President Obama's remarks in Cairo were excellent, in substance and delivery, although he made one major change in U.S. policy by referring to the Israeli settlements on the West Bank as illegal. Until now, the State Department has referred to them simply as impediments to peace.
Obama, however, does not advocate the demolition of existing settlements created before March 2001. Their final status is being left to the ultimate outcome of peace negotiations between Israelis and Palestinians. The expectation or hope of many observers is that there will be a land exchange, representing 3 percent of the West Bank, in exchange for Israeli acreage of equal value and size.
I suggest that Obama now press Israel, the Palestinian Authority, Jordan, and Egypt to create a number of panels to address such problems as water, electricity, tourism, media incitement, economics, agriculture, defense, and terrorism. All decisions must be unanimous to be binding.
Each country and the Palestinian Authority would appoint representatives to those panels having as their goal the creation of an economic union modeled on the European Union. All should bear in mind that France and Germany, countries that once loathed each other, now are the closest of allies.
How long before New York State joins New Hampshire and becomes the seventh state to recognize same-sex marriages? New Yorkers, going back to the days of Al Smith, have taken pride in the fact that they live in a state on the cutting edge of social reform. Surely this state in the 21st century should not take a back seat to Iowa and the New England states that have decided their citizens no longer will be discriminated against on the basis of sex, or more accurately stated, same sex, when it comes to marriage.

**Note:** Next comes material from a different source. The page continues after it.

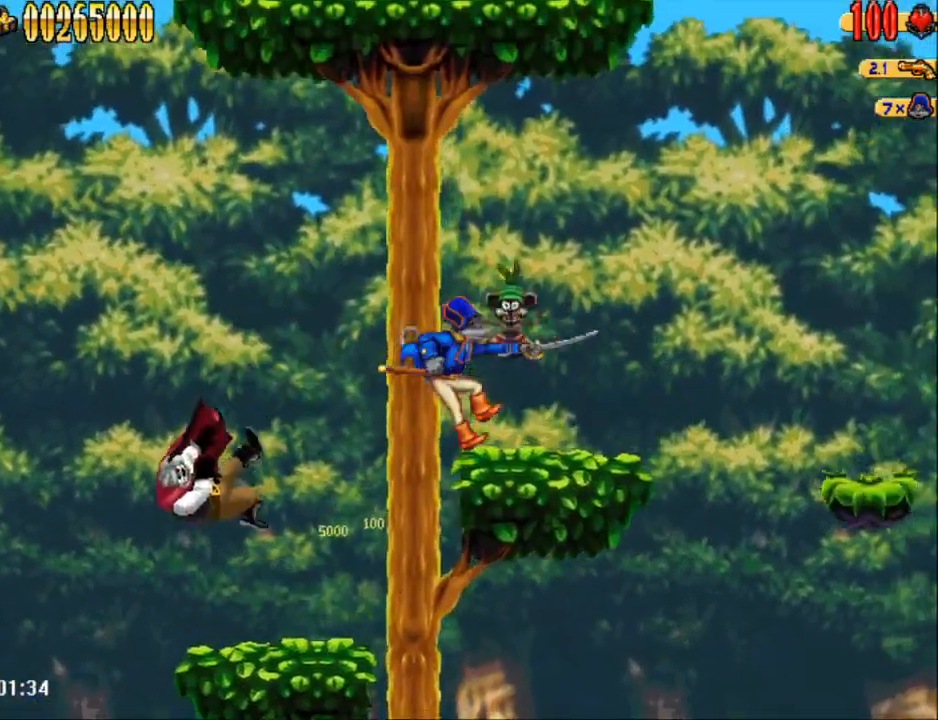
{"buttons": ["DPAD_RIGHT"], "events": [[317, "A", "down"], [417, "A", "up"]]}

I support the efforts of Treasury Secretary Timothy Geithner to strengthen U.S. ties with China, which has become the largest creditor of the U.S. government. China now owns more U.S. Treasury notes than any other country, and we rely on it to continue buying those notes as an essential part of our economy.
China is perhaps the only thriving Communist economy in the world. Vietnam may be another. Their success apparently is based on allowing a limited capitalist market economy to exist within a political system of total control, with the central government retaining all the forms of repression traditionally associated with communist control of the country’s political system.
The New York Times reported, “Mr. Geithner’s language and tone appear decidedly gentler” toward China. As the U.S. becomes more reliant on China to finance our economy, the question is: Do we have a Plan B should the Chinese make unacceptable demands upon us in our foreign policy or with respect to our economy?
Racial discrimination continues to be present in our society. As mayor of New York City, I opposed the use of racial quotas to address situations where racial discrimination had been established. Instead of racial set-asides, I advocate lotteries allowing whites and minorities to be included.
Many whites, blacks, and Hispanics have a different view. They believe racial quotas are supportable even now that we have a black president. Correcting a situation where discrimination against minorities has been established with race-based quotas is simply, in my opinion, engaging in reverse racism. I agree with U.S. Supreme Court Chief Justice John Roberts that “The way to stop discrimination on the basis of race is to stop discriminating on the basis of race.”
Before Roberts' statement, I believed those who took the view that racial quotas, which they prefer to call affirmative action, goals, and timetables, were acceptable had won the argument. I now believe that those who never surrendered their view that racial quotas were wrong and just as distasteful as race discrimination against blacks have won.
The Supreme Court soon will hear arguments in the Connecticut case involving a civil service test for firemen. That test was set aside when a sufficient number of blacks and Hispanics did not pass. The technical jargon is that there was a disparate outcome for blacks. White applicants and one Hispanic who had passed the test and committed no discriminatory acts were denied promotions.
Interestingly, Judge Sonia Sotomayor, in her capacity as a federal circuit court judge, affirmed the decision of a lower court judge setting aside the results of a Civil Service test leading to the outcome described. I support the nomination of Sotomayor to the Supreme Court, notwithstanding my disagreement with her decision. Until the Supreme Court settles the matter, her point of view, which many hold, is as valid as the opinion I agree with, that reverse racism is as wrong as racism.
Clarification: In my commentary last week advocating the "road map" and the two-state solution for the conflict between Israelis and Palestinians, I erred when I wrote that I had met King Abdullah II of Jordan. I intended to state that I had met his father, the late King Hussein.